Ia juga menegaskan bahwa kajian windfall tax perlu masuk dalam agenda reformasi fiskal agar negara tidak terus kehilangan potensi penerimaan dari komoditas unggulan. Amin menegaskan, negara tidak boleh kalah canggih dari praktik manipulasi perdagangan internasional. Saat masyarakat patuh membayar pajak, pemerintah wajib memastikan tidak ada kebocoran besar dari sektor sumber daya alam. “Setiap dolar yang hilang dari ekspor batubara berarti berkurangnya anggaran untuk pendidikan, kesehatan, dan kesejahteraan rakyat. Karena itu, pengawasan sektor ini harus diperkuat secara serius, termasuk dengan mempertimbangkan windfall tax untuk komoditas ekspor yang menikmati keuntungan besar,” tutupnya.
Terlepas hasil akhir dari penangan perkara dugaan korupsi yang kini disidik aparat penegak hukum, rangkaian perkara ini membuka kembali pertanyaan lama mengenai efektivitas pengawasan transaksi afiliasi di sektor perkebunan sawit. Di tengah struktur bisnis yang terintegrasi lintas negara, praktik penentuan harga antarpihak berelasi menjadi area yang rawan dimanfaatkan untuk menggeser keuntungan dan mengurangi kewajiban pajak apabila tidak diawasi secara ketat.
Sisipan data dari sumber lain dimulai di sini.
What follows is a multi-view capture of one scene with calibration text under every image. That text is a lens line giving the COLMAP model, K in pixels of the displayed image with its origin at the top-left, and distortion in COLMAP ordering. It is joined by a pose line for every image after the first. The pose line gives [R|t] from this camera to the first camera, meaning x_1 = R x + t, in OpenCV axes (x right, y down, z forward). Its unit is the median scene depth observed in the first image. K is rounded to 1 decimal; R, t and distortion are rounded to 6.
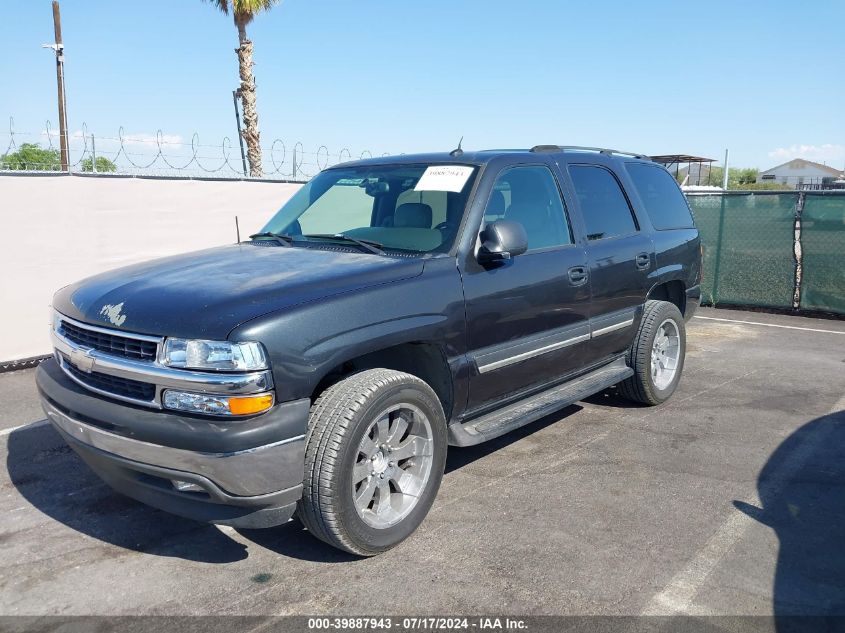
lens RADIAL K [[678.3, 0, 443.0], [0, 678.3, 280.5], [0, 0, 1]] dist [0.002408, -0.001823]
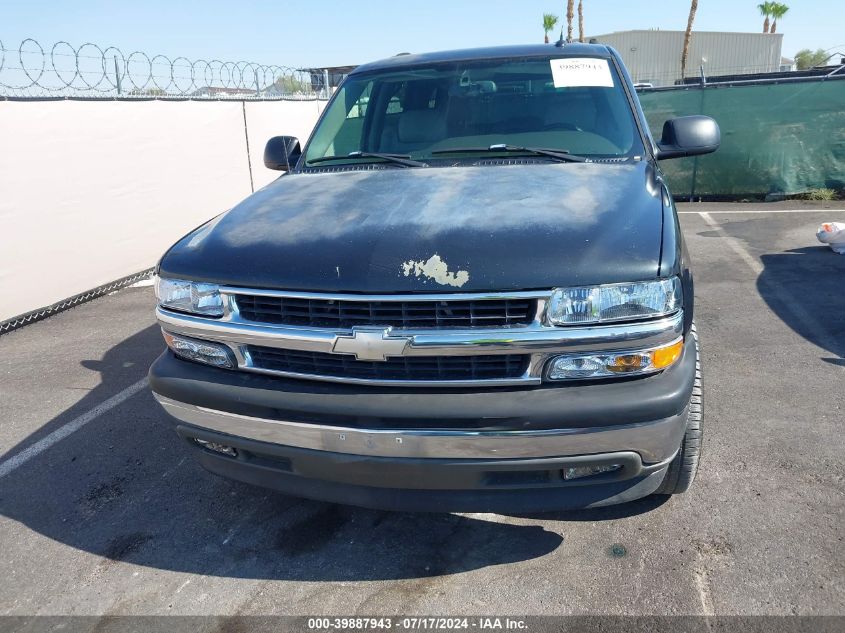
lens RADIAL K [[678.3, 0, 443.0], [0, 678.3, 280.5], [0, 0, 1]] dist [0.002408, -0.001823]
pose [[0.890792, -0.157377, 0.426290, -0.702061], [0.105122, 0.984034, 0.143618, -0.036758], [-0.442086, -0.083121, 0.893113, 0.336122]]
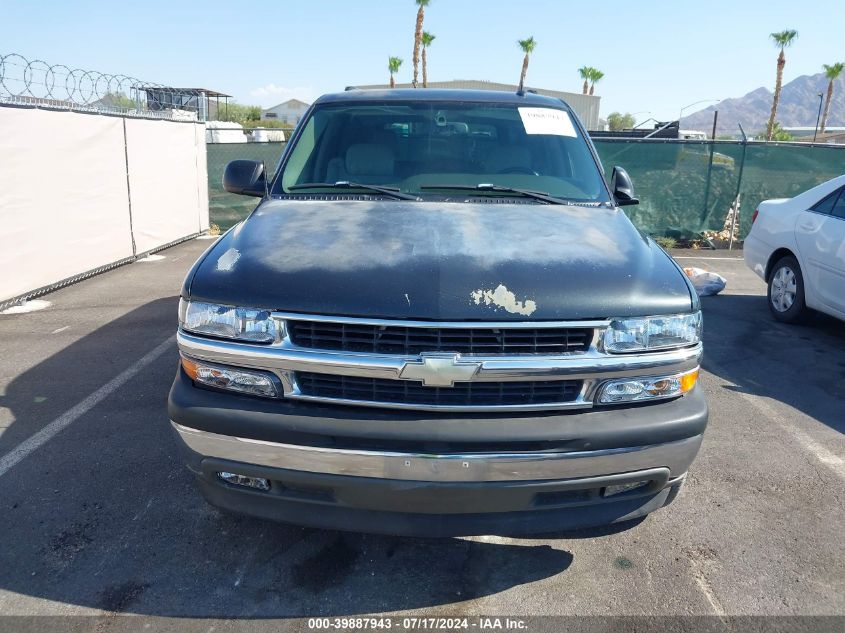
lens RADIAL K [[678.3, 0, 443.0], [0, 678.3, 280.5], [0, 0, 1]] dist [0.002408, -0.001823]
pose [[0.766067, -0.110851, 0.633130, -0.904666], [0.051478, 0.992433, 0.111472, -0.052486], [-0.640696, -0.052803, 0.765977, 0.432302]]
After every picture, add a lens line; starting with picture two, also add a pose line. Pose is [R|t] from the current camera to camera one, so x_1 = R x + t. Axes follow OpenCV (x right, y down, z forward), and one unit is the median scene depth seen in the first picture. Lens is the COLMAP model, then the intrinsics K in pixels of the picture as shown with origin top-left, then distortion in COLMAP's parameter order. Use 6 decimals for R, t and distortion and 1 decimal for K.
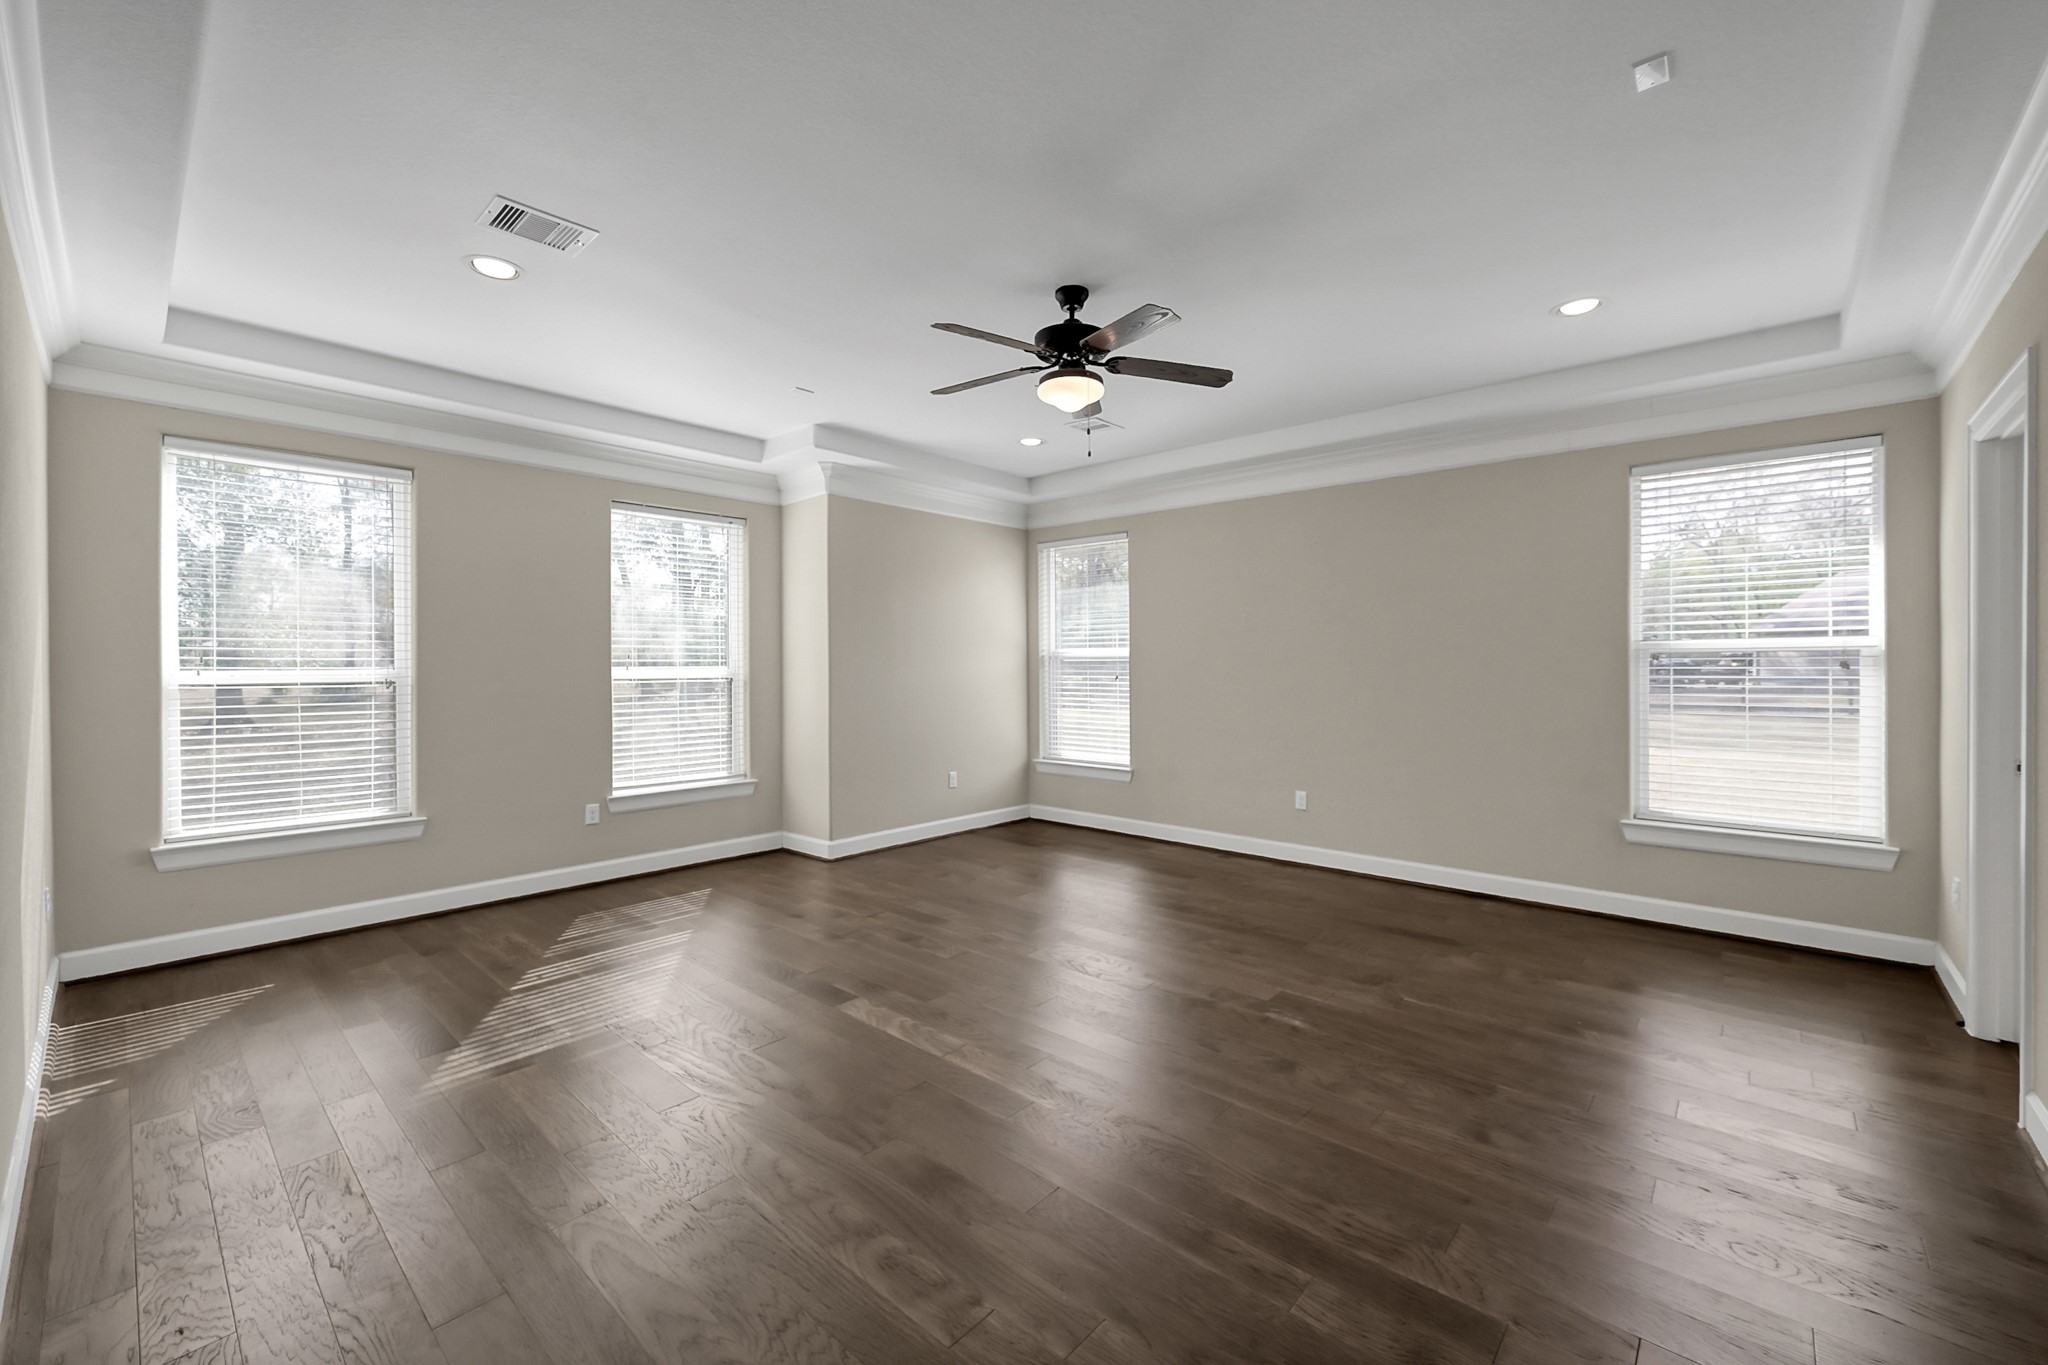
lens RADIAL K [[824.7, 0, 1020.6], [0, 824.7, 670.9], [0, 0, 1]] dist [0.000226, 0.000082]
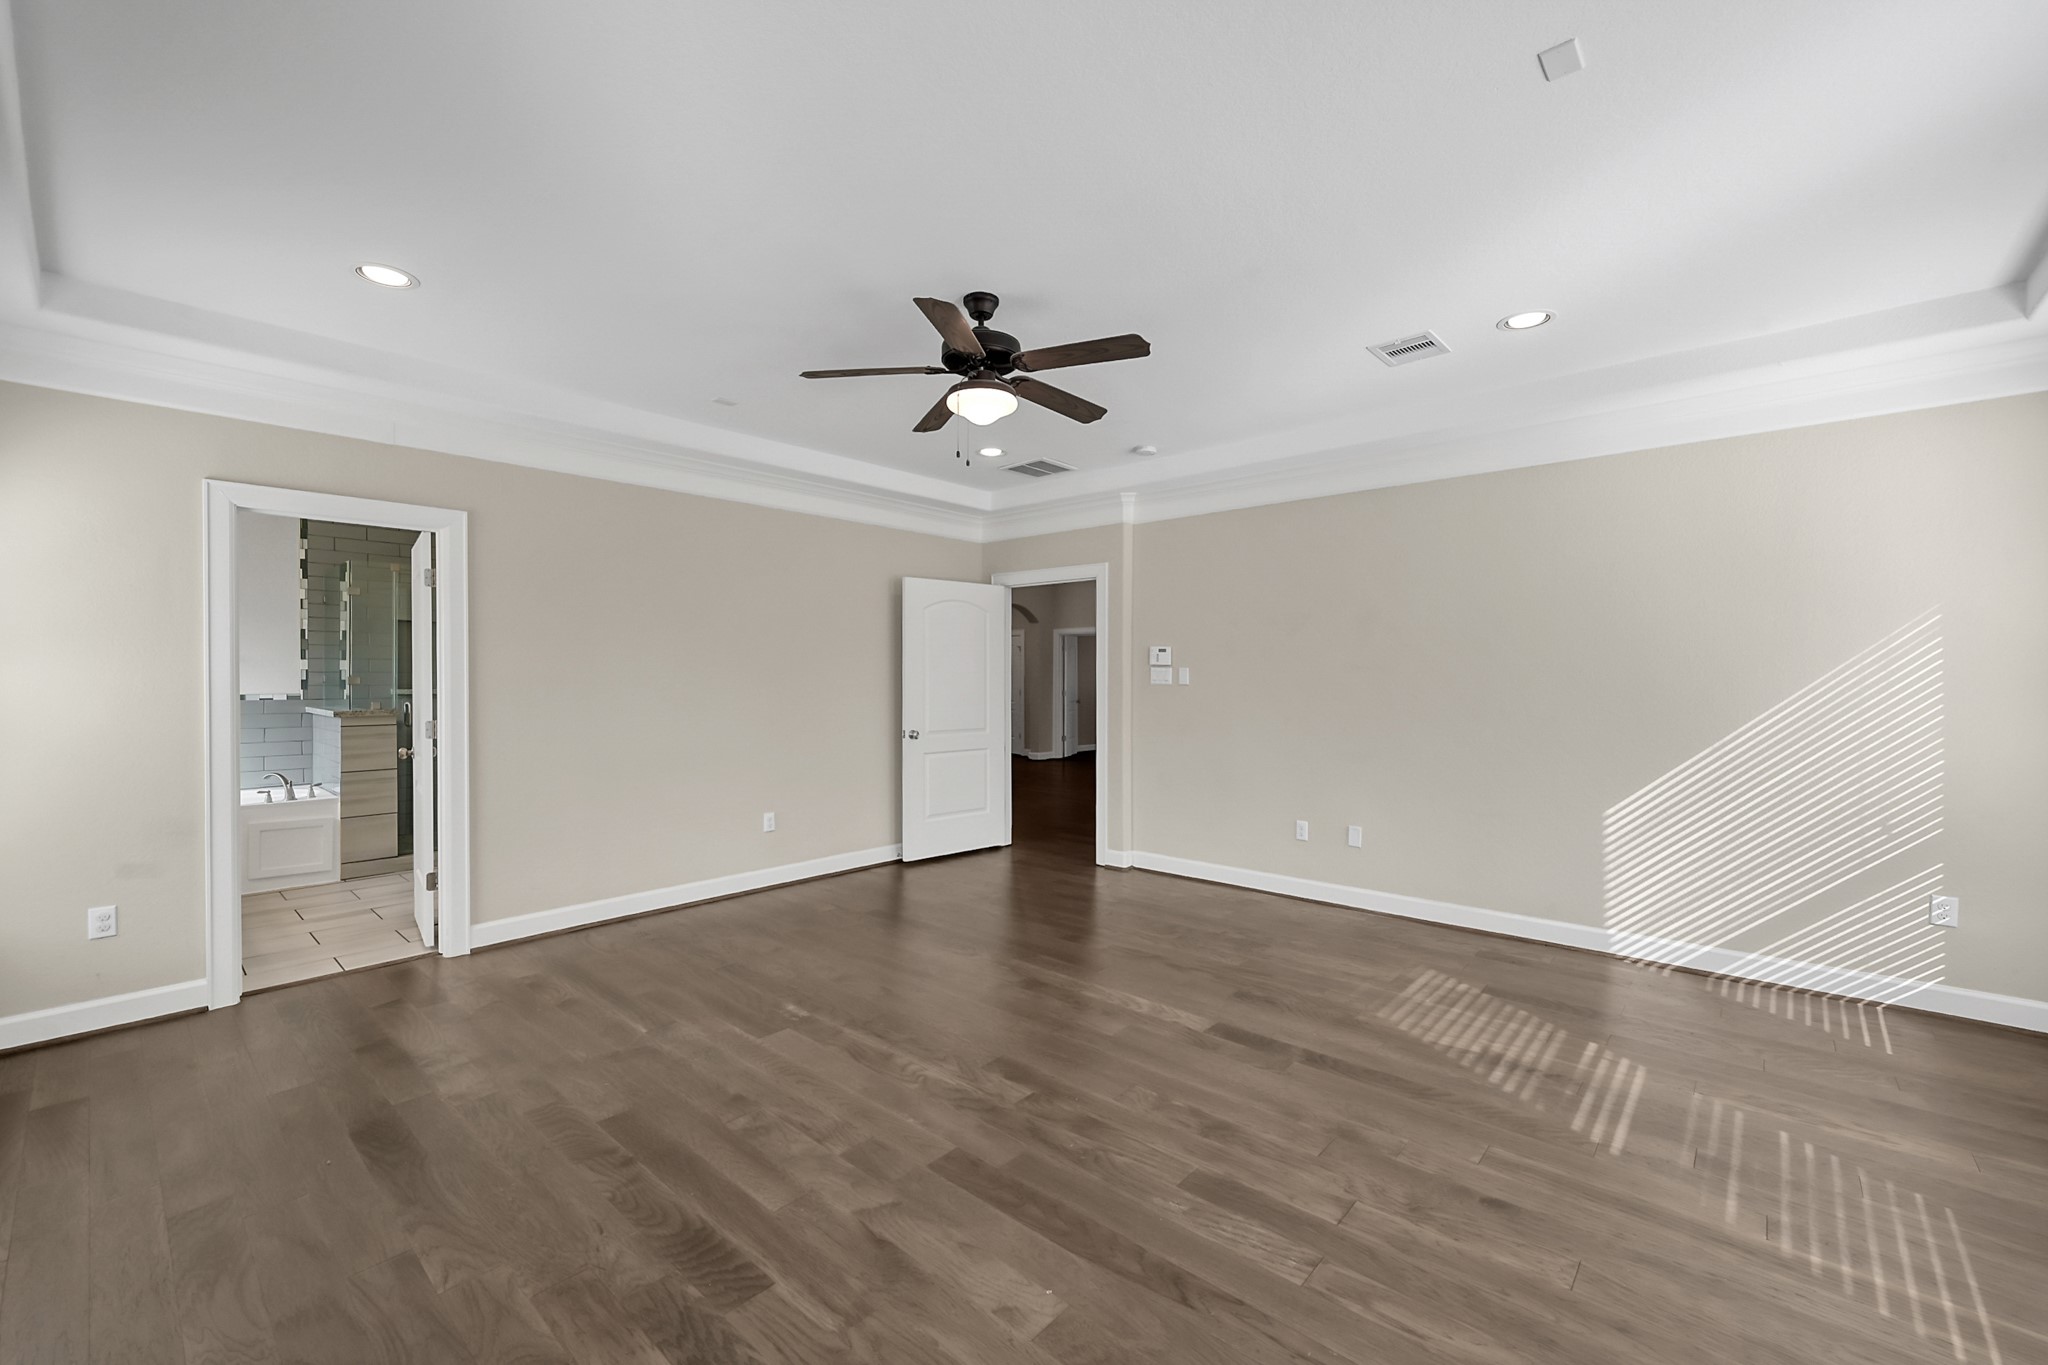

Penyidikan yang kini bergulir diperkirakan tidak hanya akan menguji pertanggungjawaban pidana korporasi maupun pengurus perusahaan, tetapi juga menjadi ujian bagi kemampuan negara membongkar skema keuangan yang melibatkan jaringan perusahaan di berbagai yurisdiksi. Pembuktian terhadap aliran transaksi, hubungan afiliasi, serta manfaat ekonomi yang diperoleh para pihak akan menjadi faktor penentu arah penanganan perkara.
Jika dugaan tersebut dapat dibuktikan di persidangan, perkara ini berpotensi menjadi preseden penting dalam penegakan hukum terhadap kejahatan ekonomi berbasis perdagangan internasional. Sebaliknya, apabila tidak mampu dibuktikan secara komprehensif, kasus ini akan menjadi pengingat bahwa pengungkapan dugaan manipulasi perdagangan lintas negara membutuhkan pembuktian forensik keuangan yang jauh lebih kompleks dibanding perkara pidana konvensional.